CAIRO, Egypt – The ideology that reigns in Saudi Arabia comes into plain view on the website of the Council of Senior Religious Scholars, where boys and girls sharing a swimming pool causes “mischief and evil” and bringing flowers to a hospital patient is to be discouraged because it’s a foreign custom that “imitates Allah’s adversaries.”

And those fatwas, or religious rulings, come from the government-appointed body of clerics who are the guardians of the kingdom’s ultraconservative Wahhabi school of Islam. But there’s also a whole other world of independent clerics issuing their own interpretations, often contradictory, through the Web, TV stations and text messages.
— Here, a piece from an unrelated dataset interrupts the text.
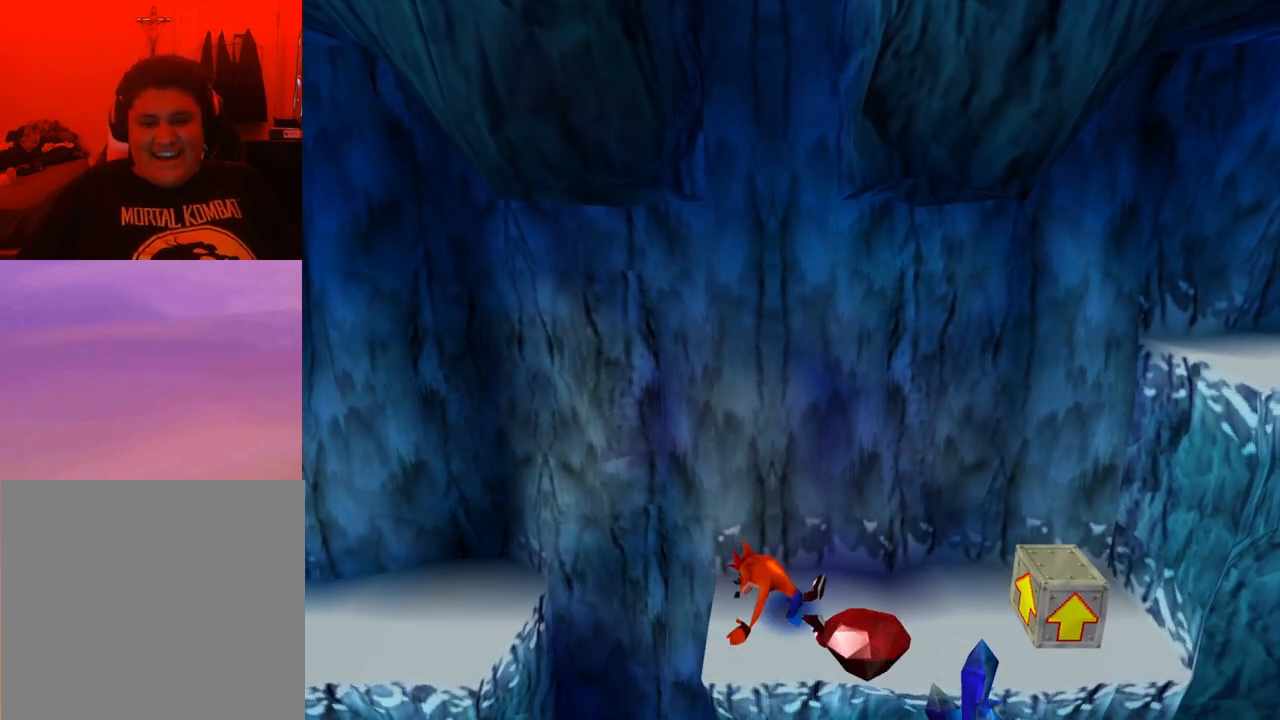
{"buttons": ["CROSS", "DPAD_RIGHT"], "events": [[467, "CROSS", "down"]]}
Now King Abdullah is moving to regain control over this abundance of fatwas. Under a royal decree issued in mid-August, only the official panel may issue the fatwas that answer every question of how pious Saudis should live their lives.

The result: In recent weeks, websites and a satellite station where clerics answered questions have been shut down or have voluntarily stopped issuing fatwas. One preacher was publicly reprimanded for urging a boycott of a supermarket chain for employing female cashiers.

The question on the minds of some Saudis is whether any of this points the way to a more liberal code. Saad Sowayan, a Saudi historian and columnist, thinks it does. “The state wants to take the lead in shaping public opinion and this serves the issue of secularism and modernity,” he said in an interview with the Associated Press.

But many of the powerful clerics on the 21-member council are themselves hard-liners. Beyond strict edicts on morality, they reinforce a worldview whereby non-Muslims and even liberal or Shiite Muslims are considered infidels, and their stances on jihad, or holy war, at times differ only in nuances from al-Qaida’s.

The website has thousands of fatwas, some dating back more than a decade, and dozens more are added each month.

A far stricter interpretation than is followed in most Muslim countries, Wahhabism is known most for its near obsessive segregation of the sexes, its insistence on ideological purity and its harsh punishments of beheadings and hand amputations for some crimes. It is also the law in Saudi Arabia, where clerics sit as judges in courts, religious police prevent unmarried or unrelated men and women from mixing, and women are banned from driving.

King Abdullah has taken a few incremental steps toward modernization. In a move last year that angered some Wahhabis, for example, he inaugurated the first university where male and female students share classes.

But tinkering with the system is risky, because of the grand trade-off that lies at the heart of modern Saudi Arabia: The governing Al Saud family supports the clerics, and the clerics support the family’s rule.

Theoretically at least, the council’s new fatwa monopoly could help Abdullah if his aim is to enact further reforms by seeding the commission with clerics who are more liberal and are willing to give him religious cover. The king seemed to give a hint of that last year when for the first time he appointed four clerics from non-Wahhabi schools of Islam, including one Sufi – a notable step given Wahhabi hatred of the Sufi movement.

On the other hand, some of the now-barred independent sheiks have issued fatwas that are more moderate than those of official clerics – men like Sheik Adel al-Kalbani, who challenged the Wahhabi ban on music by saying it was permitted provided the lyrics didn’t promote sin.

Islamic clerics around the world issue opinions regularly. They can vary widely, and individuals can choose which ones to follow. Fatwas from other parts of the Middle East tend to be more moderate, but the Saudi council is influential, as the kingdom is home to Islam’s holiest sites and its oil wealth amplifies its voice.